Explorar o material:
1. Indique se cada afirmação está de acordo com o acórdão, respondendo sim ou não e citando as palavras decisivas: (a) o acórdão foi votado por unanimidade; (b) a decisão do tribunal revogou a sentença recorrida; (c) ficou provado que a conduta da A. atrasou a sua recuperação.
2. Transcreva do acórdão o trecho que vai de "Legislação Nacional: DL" até "causa de despedimento.".
3. Segundo o acórdão, em que circunstância caduca o contrato de trabalho?

Excerto selecionado:

..........

Acórdão do Tribunal da Relação do Porto
Processo:
9710188
Nº Convencional: JTRP00018992
Relator: SOUSA PEIXOTO
Descritores: CONTRATO DE TRABALHO
DESPEDIMENTO SEM JUSTA CAUSA
CADUCIDADE DO CONTRATO DE TRABALHO
Nº do Documento: RP199705269710188
Data do Acordão: 05/26/1997
Votação: UNANIMIDADE
Tribunal Recorrido: T TRAB V N GAIA 1J
Processo no Tribunal Recorrido: 682/95
Data Dec. Recorrida: 10/30/1996
Texto Integral: N
Privacidade: 1
Meio Processual: APELAÇÃO.
Decisão: CONFIRMADA A SENTENÇA.
Área Temática: DIR TRAB - CONTRAT INDIV TRAB.
Legislação Nacional: DL 235/92 DE 1992/10/24 ART29 N1 B N2.
Sumário: I - Provado apenas que a A., empregada doméstica e vítima de acidente de viação, tomou a iniciativa de retirar o gesso da perna fracturada contra as prescrições médicas, que passou a frequentar um massagista e que faltou a uma consulta médica que a esposa do R. lhe marcou num hospital, e não se tendo provado que desses factos tivesse resultado qualquer atraso na sua recuperação, não ocorre justa causa de despedimento.
Mas ainda que isso tivesse acontecido, nunca haveria razão para o despedimento com justa causa porque a inobservância das prescrições médicas não constitui violação de qualquer dever emergente da relação laboral.
II - O contrato de trabalho só caduca quando se verifique a impossibilidade superveniente, absoluta e definitiva de o trabalhador prestar o seu trabalho ou de o empregador o receber.

..........

Excertos dos registos:
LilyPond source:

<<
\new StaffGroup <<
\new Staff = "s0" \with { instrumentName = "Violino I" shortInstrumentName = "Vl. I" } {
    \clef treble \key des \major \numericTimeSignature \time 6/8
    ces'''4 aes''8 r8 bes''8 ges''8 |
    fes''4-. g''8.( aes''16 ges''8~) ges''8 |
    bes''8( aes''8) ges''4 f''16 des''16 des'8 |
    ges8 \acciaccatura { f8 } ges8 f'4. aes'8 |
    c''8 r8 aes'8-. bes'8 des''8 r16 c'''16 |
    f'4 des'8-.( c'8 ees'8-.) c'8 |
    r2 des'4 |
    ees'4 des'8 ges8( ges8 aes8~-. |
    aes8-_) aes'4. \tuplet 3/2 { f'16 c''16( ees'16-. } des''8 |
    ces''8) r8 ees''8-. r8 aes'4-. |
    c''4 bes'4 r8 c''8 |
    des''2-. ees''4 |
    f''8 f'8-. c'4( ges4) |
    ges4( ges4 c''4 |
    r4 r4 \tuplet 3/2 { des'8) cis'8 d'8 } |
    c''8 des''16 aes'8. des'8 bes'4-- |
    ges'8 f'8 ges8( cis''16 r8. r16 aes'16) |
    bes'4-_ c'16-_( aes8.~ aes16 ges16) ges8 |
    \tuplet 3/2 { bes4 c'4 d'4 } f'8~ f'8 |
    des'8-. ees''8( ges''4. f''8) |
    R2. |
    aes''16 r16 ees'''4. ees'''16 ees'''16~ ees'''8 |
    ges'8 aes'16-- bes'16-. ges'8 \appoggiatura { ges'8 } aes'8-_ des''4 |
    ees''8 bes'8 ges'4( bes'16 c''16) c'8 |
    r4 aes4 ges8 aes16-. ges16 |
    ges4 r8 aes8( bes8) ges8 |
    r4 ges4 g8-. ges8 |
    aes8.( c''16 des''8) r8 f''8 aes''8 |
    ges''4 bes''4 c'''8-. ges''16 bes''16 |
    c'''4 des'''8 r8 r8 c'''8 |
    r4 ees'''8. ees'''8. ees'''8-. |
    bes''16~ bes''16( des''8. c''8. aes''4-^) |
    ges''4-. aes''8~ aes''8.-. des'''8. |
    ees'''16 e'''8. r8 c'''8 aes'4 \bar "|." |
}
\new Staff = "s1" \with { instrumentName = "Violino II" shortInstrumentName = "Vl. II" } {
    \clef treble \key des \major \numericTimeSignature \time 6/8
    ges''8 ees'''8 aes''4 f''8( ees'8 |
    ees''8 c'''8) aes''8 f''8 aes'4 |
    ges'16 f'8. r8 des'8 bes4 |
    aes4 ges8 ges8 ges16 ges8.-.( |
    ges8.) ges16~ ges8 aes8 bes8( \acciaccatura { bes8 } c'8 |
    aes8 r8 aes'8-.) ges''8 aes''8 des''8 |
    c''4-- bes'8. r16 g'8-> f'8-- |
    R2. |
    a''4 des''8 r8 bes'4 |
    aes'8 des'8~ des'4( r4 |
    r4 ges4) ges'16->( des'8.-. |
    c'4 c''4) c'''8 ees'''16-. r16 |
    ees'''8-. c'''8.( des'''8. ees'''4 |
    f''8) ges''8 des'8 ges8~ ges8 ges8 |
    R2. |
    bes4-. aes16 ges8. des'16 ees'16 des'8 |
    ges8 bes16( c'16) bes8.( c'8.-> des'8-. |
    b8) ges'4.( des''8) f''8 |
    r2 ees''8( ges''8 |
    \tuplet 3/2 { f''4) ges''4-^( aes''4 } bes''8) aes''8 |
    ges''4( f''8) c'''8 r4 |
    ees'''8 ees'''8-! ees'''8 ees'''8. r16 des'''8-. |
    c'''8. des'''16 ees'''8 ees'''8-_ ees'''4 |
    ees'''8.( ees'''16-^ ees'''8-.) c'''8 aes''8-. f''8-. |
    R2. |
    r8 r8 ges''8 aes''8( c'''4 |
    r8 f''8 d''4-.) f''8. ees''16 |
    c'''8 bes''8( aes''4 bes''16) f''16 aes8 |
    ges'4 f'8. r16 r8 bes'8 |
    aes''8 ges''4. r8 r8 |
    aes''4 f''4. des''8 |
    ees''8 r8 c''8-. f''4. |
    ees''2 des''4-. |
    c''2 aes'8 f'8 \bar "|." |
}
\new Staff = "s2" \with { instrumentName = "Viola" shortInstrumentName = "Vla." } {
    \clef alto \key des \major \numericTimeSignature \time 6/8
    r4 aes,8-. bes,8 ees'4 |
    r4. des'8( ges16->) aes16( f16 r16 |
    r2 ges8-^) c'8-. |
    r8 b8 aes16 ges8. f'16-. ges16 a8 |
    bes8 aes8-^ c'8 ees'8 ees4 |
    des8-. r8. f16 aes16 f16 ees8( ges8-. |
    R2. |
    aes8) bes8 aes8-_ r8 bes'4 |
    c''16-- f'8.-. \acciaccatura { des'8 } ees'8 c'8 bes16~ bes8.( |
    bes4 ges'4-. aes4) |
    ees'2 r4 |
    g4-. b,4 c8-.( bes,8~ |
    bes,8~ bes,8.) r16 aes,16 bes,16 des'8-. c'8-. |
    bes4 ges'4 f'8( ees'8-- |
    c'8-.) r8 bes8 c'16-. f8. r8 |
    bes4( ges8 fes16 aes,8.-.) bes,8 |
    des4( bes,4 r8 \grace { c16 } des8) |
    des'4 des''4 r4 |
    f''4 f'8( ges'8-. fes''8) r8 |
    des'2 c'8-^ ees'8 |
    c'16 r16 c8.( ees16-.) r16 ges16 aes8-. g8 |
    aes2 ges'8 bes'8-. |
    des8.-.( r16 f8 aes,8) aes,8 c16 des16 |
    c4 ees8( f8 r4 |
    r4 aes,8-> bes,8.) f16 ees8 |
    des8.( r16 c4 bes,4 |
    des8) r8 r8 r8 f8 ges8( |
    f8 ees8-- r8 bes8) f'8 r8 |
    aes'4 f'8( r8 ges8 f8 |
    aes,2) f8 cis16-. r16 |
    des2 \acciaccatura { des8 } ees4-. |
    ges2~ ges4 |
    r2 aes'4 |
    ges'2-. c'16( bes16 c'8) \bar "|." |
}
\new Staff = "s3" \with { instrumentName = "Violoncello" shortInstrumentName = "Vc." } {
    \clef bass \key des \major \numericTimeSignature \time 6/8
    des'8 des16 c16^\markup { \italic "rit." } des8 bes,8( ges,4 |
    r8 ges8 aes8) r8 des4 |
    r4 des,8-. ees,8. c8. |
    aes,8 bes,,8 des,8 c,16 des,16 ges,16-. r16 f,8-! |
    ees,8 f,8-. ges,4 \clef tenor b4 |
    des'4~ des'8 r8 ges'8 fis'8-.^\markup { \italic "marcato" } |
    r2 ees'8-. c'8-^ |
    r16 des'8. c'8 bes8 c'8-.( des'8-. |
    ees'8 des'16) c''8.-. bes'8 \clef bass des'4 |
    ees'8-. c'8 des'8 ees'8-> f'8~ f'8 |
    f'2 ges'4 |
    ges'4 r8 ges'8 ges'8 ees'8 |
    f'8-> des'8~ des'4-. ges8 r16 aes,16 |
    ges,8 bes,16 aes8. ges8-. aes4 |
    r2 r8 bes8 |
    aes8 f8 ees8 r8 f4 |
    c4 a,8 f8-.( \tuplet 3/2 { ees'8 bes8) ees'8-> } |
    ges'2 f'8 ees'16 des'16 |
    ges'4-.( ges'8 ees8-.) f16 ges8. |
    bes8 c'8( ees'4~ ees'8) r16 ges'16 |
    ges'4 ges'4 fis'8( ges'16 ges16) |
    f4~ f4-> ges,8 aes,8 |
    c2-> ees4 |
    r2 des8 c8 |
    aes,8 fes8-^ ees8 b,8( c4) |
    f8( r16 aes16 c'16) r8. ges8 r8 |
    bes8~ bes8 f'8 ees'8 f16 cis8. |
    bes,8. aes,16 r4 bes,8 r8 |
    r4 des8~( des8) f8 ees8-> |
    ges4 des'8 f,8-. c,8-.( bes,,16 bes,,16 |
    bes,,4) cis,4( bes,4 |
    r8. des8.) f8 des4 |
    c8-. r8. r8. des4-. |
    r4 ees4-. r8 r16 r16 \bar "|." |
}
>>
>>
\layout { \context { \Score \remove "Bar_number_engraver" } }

..........

Respostas por tarefa:
1.
(a) Sim: "Votação: UNANIMIDADE".
(b) Não: "Decisão: CONFIRMADA A SENTENÇA."
(c) Não: "não se tendo provado que desses factos tivesse resultado qualquer atraso na sua recuperação".

2.
Legislação Nacional: DL 235/92 DE 1992/10/24 ART29 N1 B N2.
Sumário: I - Provado apenas que a A., empregada doméstica e vítima de acidente de viação, tomou a iniciativa de retirar o gesso da perna fracturada contra as prescrições médicas, que passou a frequentar um massagista e que faltou a uma consulta médica que a esposa do R. lhe marcou num hospital, e não se tendo provado que desses factos tivesse resultado qualquer atraso na sua recuperação, não ocorre justa causa de despedimento.

3. O contrato de trabalho só caduca quando se verifique a impossibilidade superveniente, absoluta e definitiva de o trabalhador prestar o seu trabalho ou de o empregador o receber.